### Work required
Only the lines below starting at the one containing "change=swapped; old=plush toy;" and ending at the one containing "change=gone; old=globe; first_place=926,293,998,355" belong in the answer, each copied exactly.

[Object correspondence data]
______________________________
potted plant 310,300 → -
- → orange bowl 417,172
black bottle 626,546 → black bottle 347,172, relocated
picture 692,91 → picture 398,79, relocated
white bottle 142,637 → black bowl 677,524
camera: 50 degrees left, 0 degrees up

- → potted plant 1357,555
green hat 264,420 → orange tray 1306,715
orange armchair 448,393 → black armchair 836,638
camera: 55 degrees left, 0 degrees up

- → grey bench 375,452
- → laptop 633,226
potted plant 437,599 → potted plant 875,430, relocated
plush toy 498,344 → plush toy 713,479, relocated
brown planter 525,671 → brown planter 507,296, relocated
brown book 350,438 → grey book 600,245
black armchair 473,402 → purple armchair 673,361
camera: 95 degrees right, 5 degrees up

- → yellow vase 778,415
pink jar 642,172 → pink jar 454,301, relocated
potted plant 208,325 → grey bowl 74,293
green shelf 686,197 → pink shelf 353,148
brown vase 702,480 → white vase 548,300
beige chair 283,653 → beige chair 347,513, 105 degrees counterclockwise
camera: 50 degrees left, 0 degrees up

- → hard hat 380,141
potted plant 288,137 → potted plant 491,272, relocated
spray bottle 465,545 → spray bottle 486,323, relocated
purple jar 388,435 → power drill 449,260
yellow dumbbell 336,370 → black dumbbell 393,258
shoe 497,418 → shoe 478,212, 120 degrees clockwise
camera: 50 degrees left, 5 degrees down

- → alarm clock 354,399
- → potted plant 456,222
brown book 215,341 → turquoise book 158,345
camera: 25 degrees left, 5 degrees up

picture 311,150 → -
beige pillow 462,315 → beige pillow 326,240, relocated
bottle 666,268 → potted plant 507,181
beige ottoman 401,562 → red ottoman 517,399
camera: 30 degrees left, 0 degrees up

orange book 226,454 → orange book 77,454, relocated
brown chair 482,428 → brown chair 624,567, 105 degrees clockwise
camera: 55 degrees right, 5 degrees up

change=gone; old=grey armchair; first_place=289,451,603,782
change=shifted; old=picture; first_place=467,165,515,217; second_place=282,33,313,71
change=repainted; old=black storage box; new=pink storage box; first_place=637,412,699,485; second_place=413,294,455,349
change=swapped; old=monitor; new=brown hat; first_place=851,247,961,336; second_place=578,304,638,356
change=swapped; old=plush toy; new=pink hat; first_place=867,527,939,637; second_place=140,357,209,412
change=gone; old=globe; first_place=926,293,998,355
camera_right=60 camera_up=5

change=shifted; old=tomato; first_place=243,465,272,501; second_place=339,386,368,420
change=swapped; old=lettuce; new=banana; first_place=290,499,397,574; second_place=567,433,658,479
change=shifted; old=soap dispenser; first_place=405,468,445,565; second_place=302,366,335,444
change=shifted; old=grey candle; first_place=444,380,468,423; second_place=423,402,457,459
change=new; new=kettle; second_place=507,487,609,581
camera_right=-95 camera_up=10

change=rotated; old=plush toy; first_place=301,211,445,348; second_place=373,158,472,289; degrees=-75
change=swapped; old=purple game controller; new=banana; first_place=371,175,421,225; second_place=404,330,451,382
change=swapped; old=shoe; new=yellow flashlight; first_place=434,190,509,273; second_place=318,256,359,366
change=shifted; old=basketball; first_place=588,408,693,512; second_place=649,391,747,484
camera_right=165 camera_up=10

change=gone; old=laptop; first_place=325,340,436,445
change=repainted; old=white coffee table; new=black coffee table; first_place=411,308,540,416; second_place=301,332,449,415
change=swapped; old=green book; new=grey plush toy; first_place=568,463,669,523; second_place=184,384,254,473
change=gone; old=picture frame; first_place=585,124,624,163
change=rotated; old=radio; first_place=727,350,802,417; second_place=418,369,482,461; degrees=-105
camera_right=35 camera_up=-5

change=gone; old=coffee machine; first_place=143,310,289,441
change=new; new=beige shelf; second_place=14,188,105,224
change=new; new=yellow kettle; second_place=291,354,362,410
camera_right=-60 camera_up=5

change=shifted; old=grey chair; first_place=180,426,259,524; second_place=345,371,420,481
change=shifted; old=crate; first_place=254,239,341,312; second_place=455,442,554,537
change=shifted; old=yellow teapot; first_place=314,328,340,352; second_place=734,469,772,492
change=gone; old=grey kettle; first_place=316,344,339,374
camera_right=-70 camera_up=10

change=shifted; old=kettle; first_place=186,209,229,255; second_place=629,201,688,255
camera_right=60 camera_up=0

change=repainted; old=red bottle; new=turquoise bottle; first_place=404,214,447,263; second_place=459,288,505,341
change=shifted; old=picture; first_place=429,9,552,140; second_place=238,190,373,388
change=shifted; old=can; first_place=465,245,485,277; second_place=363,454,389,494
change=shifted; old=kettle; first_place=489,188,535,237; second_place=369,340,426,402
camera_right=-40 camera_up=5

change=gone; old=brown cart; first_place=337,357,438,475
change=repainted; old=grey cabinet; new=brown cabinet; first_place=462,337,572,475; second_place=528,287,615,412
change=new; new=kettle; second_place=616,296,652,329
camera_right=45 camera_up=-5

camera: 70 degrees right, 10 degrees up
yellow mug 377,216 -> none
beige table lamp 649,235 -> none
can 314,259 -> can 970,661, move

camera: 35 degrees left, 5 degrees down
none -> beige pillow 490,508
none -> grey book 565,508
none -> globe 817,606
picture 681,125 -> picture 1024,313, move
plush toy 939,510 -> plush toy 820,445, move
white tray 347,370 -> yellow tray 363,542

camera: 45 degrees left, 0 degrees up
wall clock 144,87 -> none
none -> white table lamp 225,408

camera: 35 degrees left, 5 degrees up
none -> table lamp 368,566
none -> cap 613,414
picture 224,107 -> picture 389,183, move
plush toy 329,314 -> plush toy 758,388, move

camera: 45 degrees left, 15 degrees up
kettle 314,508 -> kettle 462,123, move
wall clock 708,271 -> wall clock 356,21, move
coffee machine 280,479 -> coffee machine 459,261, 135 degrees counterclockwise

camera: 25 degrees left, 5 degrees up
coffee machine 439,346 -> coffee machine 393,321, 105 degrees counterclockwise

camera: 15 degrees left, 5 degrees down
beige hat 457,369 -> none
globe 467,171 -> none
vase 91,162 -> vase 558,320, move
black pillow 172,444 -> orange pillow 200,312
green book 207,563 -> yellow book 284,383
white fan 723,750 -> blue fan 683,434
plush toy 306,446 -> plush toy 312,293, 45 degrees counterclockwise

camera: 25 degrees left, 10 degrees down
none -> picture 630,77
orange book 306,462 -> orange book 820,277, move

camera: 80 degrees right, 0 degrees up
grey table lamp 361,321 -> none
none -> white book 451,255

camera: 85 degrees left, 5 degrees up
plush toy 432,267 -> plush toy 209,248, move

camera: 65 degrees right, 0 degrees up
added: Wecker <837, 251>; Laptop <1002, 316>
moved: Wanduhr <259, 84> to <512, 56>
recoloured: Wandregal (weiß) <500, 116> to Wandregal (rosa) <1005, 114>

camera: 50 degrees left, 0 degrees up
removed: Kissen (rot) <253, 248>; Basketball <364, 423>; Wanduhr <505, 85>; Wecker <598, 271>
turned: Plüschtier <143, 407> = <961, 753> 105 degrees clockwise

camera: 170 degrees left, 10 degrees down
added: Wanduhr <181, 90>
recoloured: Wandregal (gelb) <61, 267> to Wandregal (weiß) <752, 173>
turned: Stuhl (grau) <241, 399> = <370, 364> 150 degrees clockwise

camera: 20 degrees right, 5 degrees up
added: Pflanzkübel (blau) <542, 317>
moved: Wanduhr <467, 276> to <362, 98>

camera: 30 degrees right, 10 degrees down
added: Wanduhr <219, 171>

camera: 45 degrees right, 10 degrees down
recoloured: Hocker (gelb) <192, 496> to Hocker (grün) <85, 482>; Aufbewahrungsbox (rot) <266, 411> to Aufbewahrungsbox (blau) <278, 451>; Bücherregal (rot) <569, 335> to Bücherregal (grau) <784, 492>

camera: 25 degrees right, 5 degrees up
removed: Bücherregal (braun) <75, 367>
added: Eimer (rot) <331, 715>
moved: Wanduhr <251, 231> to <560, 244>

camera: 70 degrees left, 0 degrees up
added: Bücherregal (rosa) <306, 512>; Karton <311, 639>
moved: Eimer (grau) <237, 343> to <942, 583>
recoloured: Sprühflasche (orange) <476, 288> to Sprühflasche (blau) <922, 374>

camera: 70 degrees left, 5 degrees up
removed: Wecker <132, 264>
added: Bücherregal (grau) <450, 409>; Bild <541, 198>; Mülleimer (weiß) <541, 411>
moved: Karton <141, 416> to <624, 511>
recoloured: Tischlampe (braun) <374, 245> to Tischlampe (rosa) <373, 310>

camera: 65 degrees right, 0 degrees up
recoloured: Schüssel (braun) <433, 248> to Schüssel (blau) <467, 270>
______________________________
### Task response
change=swapped; old=plush toy; new=pink hat; first_place=867,527,939,637; second_place=140,357,209,412
change=gone; old=globe; first_place=926,293,998,355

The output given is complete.